Marc Anthony Pelosi (born June 17, 1994) is an American former professional
soccer player who played as a midfielder.

Career

Youth
Pelosi was born in Bad Säckingen, Germany, but moved to California during his youth and spent years with U.S. Soccer Development Academy club De Anza Force Academy in the San Francisco Bay Area.  On November 8, 2011, Pelosi joined Premier League side Liverpool. On February 17, 2013, in a match for the under-21 team, Pelosi suffered a double fracture on his right leg that ruled him out for over a year. He signed a new contract with the club while recuperating from his injury, however, he was released by the club at the end of that contract on June 10, 2015.

Professional
On July 17, 2015, Pelosi returned to the US and signed with his hometown MLS side San Jose Earthquakes.  He made his professional debut on July 26 in a 3–1 defeat to Vancouver Whitecaps FC. Pelosi was sidelined for the entirety of the 2016 season due to knee issues and did not return to the squad until appearing off the bench in the 63rd minute during San Jose's 4–1 friendly victory over Eintracht Frankfurt on July 14, 2017. Following this appearance, Pelosi appeared on loan at Reno 1868 FC, named to the bench in the team's August 12 match against San Antonio FC. He was released by San Jose on November 27, 2017.

## AIM OF THE EXERCISE
Answer these questions from the Pelosi biography.
(a) In what town and country was Pelosi born?
(b) On what date did he join Liverpool?
(c) Which team beat San Jose in his professional debut, and by what score?
The listing that comes next is separate material and has no connection to the Pelosi biography.

## DATASET CONTENT

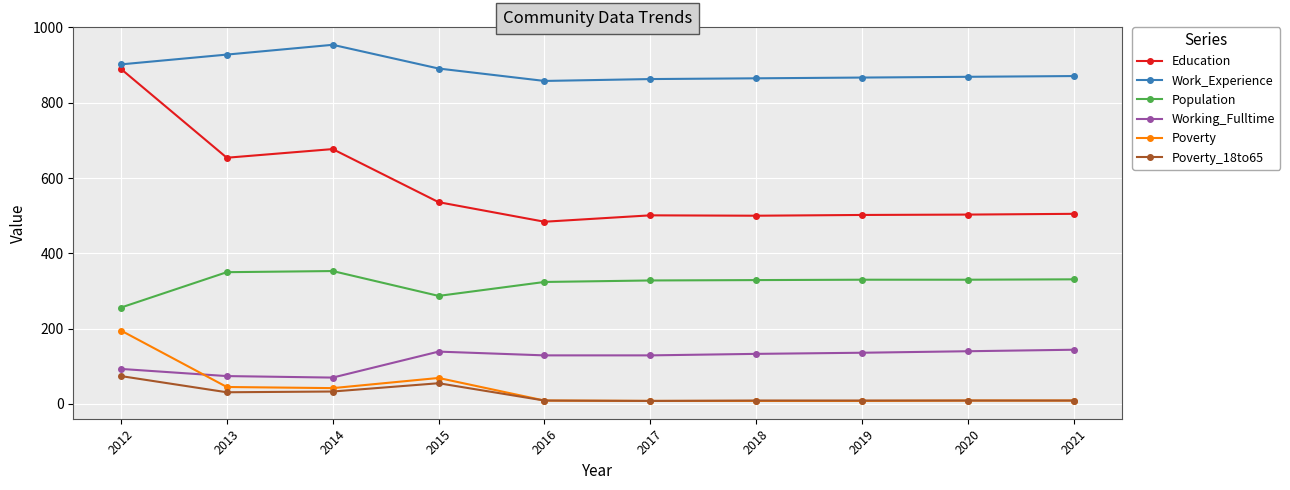

What is the sum of the Poverty values at 2015 and 2012?

264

## EXPECTED ANSWER
(a) Bad Säckingen, Germany
(b) November 8, 2011
(c) Vancouver Whitecaps FC, 3–1